I'm here at the annual AWE event in Santa Clara, California, and the venue is just as packed, if not more so, than last year.
There's still a lot of exploring to be done, but I wanted to take a moment to point out some of the coolest augmented reality-powered swag I've ever seen. It's a kind of a magic bag of sorts.
The bag itself acts as a kind of social networking beacon by allowing anyone using the AWE app to scan your bag and receive (when you have privacy mode turned off) your contact information, including your name, industry affiliation, photo or avatar, and links to your website or LinkedIn profile.
Overall, the process is pretty straightforward, you simply download the AWE conference app (iOS and Android), set up your profile, and then pair the app with your specific bag by scanning it using the app's camera menu (which then prompts you to enter a unique code attached to the bag).
Once that's all done, you can share and collect information just by walking around with your bag and scanning the bags of others. The way the app recognizes the bag's unique fabric is through a patented machine vision algorithm.
"Fabrics are part of how you express yourself. The fabrics you have on, for the most part, are not unique," Yoel Fink, CEO of AFFOA, and a professor of materials science at MIT, told me during a conversation at the event on Wednesday.
"What we're trying to do here is create a fabric that is as unique as you are. Each one of the woven fabrics [on the bags] were made in a mill in South Carolina called Inman Mills that weaves a unique pattern for each bag. The idea is: 'How do you get a fabric to mean a whole lot more than it means today?'"

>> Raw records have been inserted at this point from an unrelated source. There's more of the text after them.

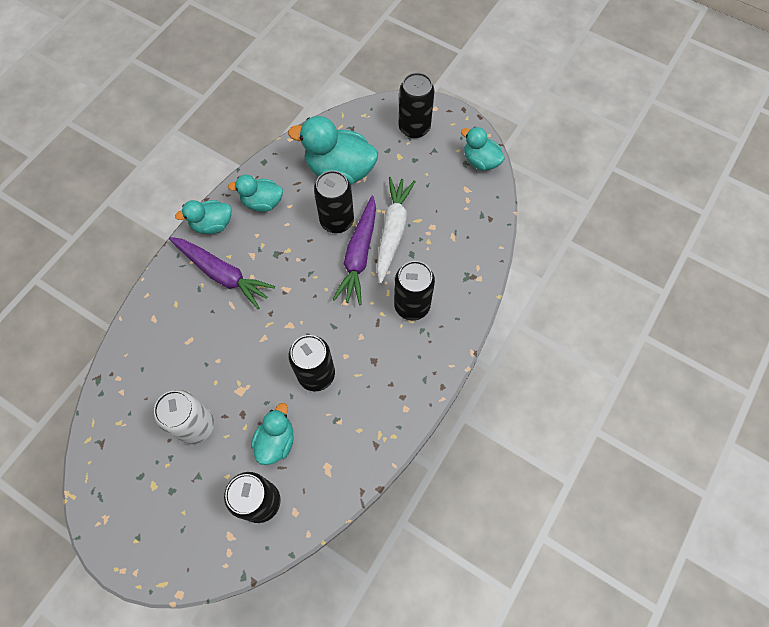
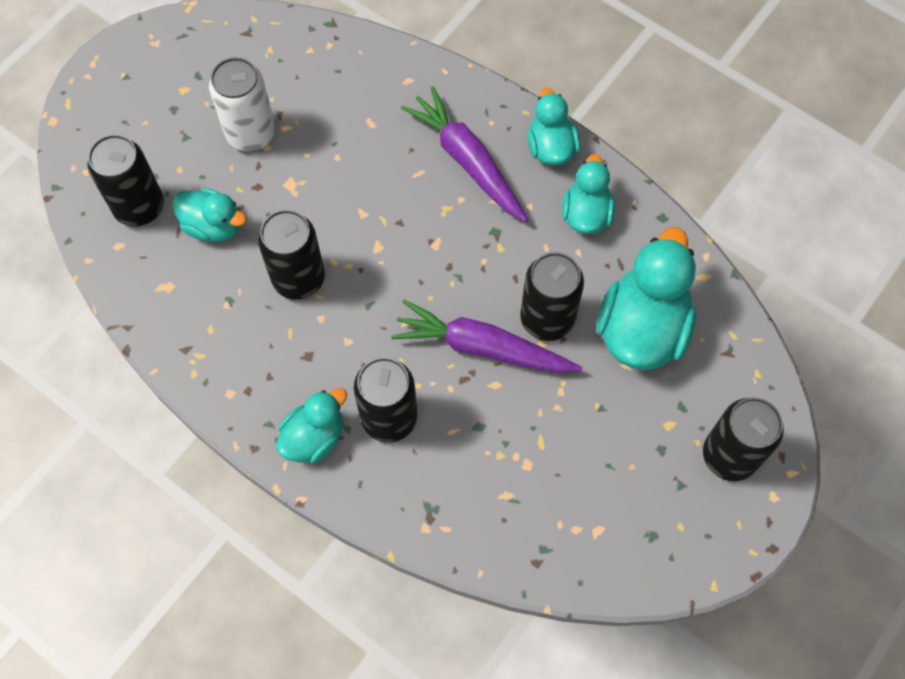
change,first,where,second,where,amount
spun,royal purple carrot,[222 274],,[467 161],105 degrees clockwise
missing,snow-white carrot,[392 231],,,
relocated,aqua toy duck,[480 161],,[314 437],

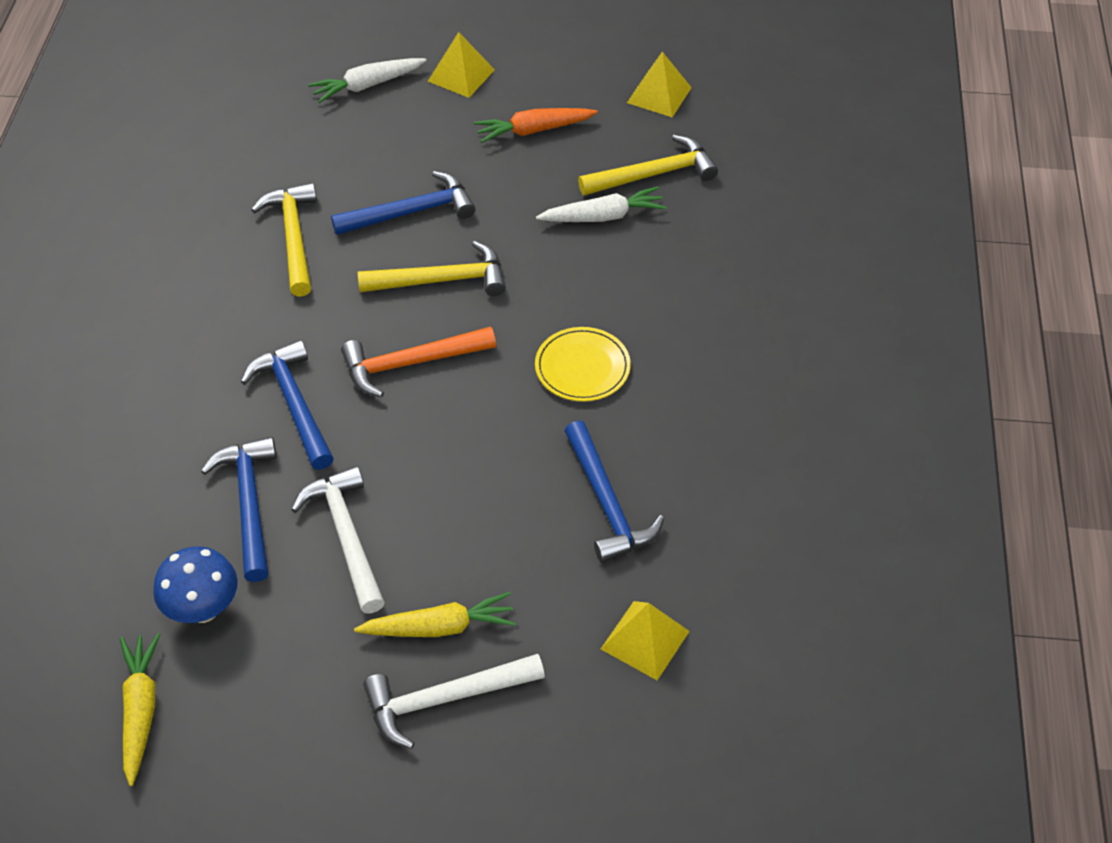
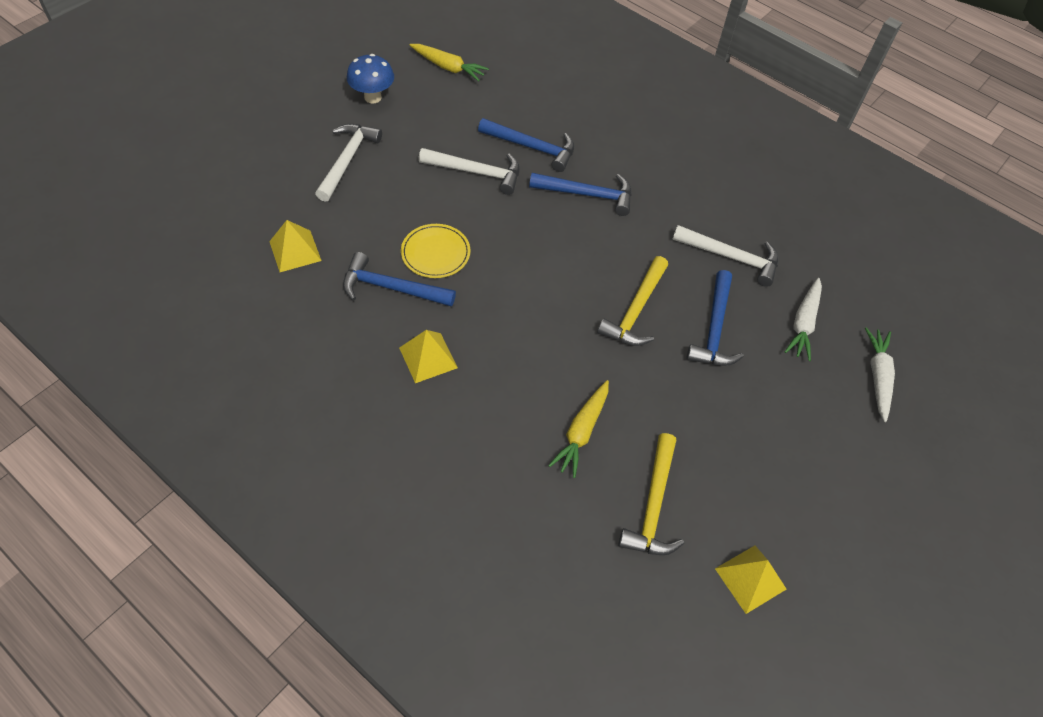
change,first,where,second,where,amount
relocated,blue mushroom,[203 609],,[373 97],
colour,golden carpenter's hammer,[293 237],snow-white carpenter's hammer,[731 257],
missing,bright orange carpenter's hammer,[410 363],,,
relocated,golden carrot,[439 627],,[581 432],
relocated,golden solid pyramid,[461 75],,[428 357],
missing,bright orange carrot,[534 130],,,
relocated,golden plate,[582 367],,[435 253],
relocated,snow-white carrot,[603 216],,[803 324],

Fink also thinks the AFFOA AR pattern dynamic could also work well in other situations, from hospital gowns to identify patients, and even in the realm of high fashion. The key the he emphasizes repeatedly, is that these are uncontrolled, passive information vectors, the wearer always has the option to turn privacy mode on to remain anonymous, a feature not possible when the biometric identification vector is your face.

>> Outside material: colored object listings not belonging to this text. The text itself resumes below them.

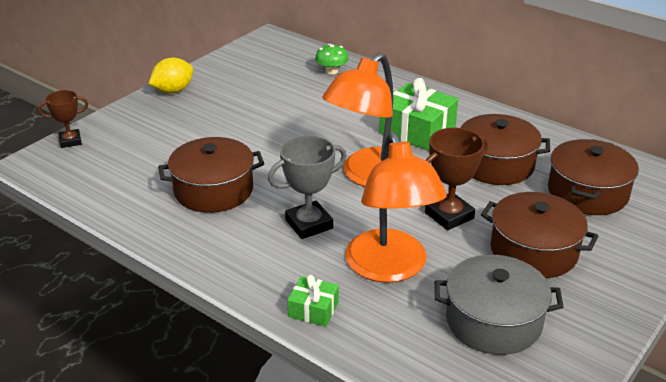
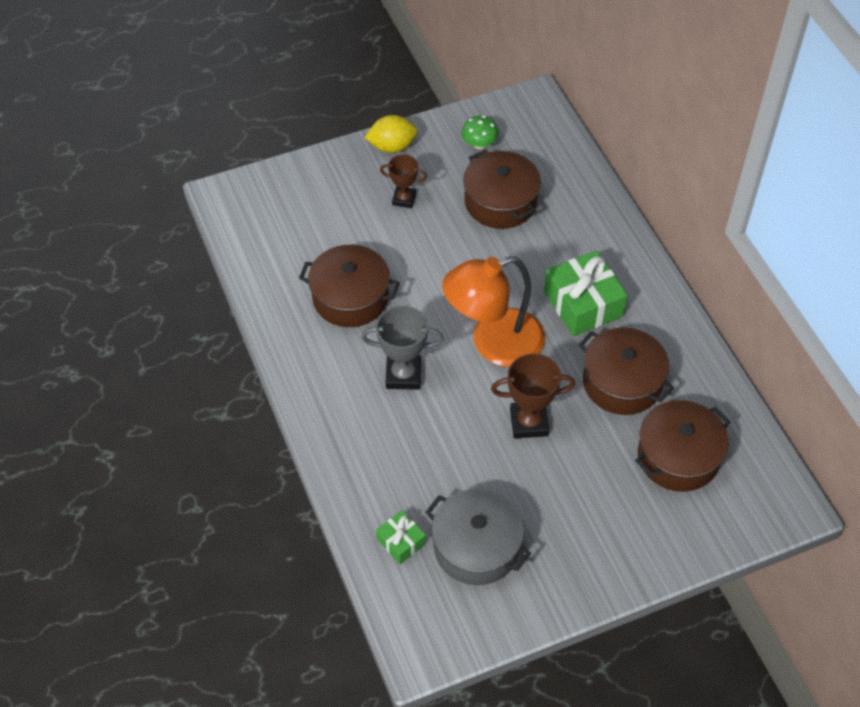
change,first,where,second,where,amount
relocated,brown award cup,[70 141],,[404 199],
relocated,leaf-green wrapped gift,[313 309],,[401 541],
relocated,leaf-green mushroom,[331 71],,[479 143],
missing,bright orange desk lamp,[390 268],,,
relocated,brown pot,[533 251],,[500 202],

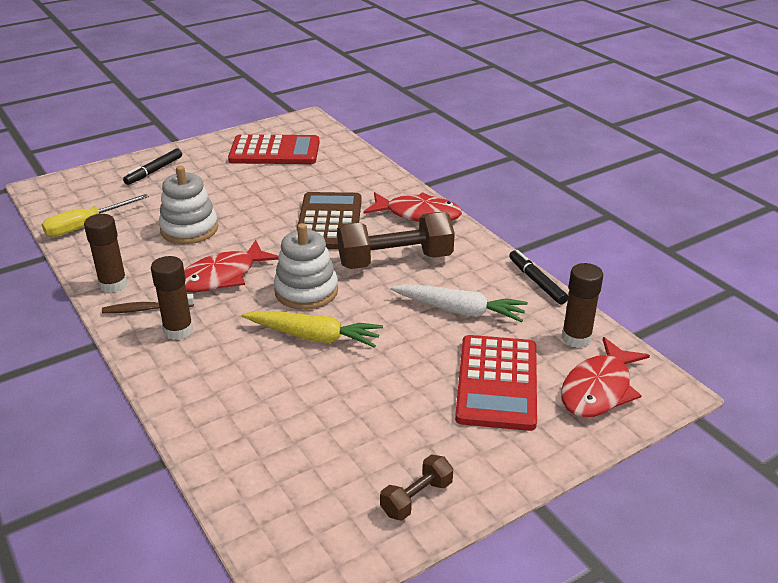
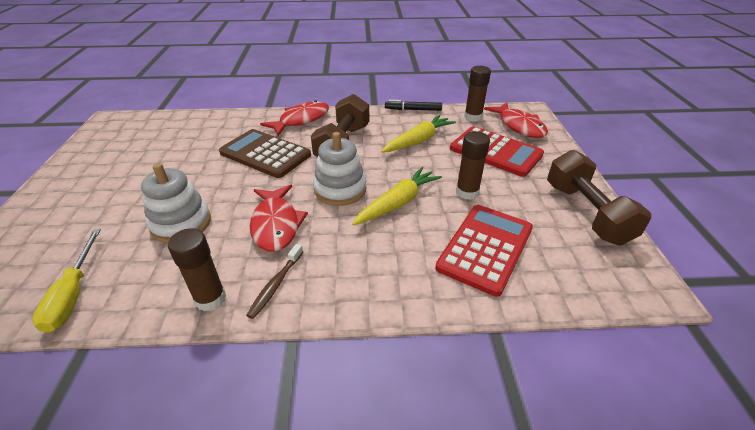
change,first,where,second,where,amount
missing,black marker,[154 171],,,
relocated,brown glue,[178 330],,[467 192],
relocated,scarlet adding machine,[274 151],,[485 248],
size,brown dumbbell,[416 498],,[586 213],x2.00
colour,snow-white carrot,[460 311],golden carrot,[418 140],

The AWE team created the bag in a unique partnership with Massachusetts-based Advanced Functional Fabrics of America (AFFOA), and was also supported by Inman Mills, the PLH Fashion Group, and UNIFI Media.
The first iteration of this dynamic launched last December as a Kickstarter project called the LOOks Backpack. Back then, AFFOA failed to reach its $10,000 goal. However, this mini-rebirth of sorts proves that the idea is not just a cool way to marry AR and everyday objects, but it's also a potentially powerful new networking tool beyond events like AWE.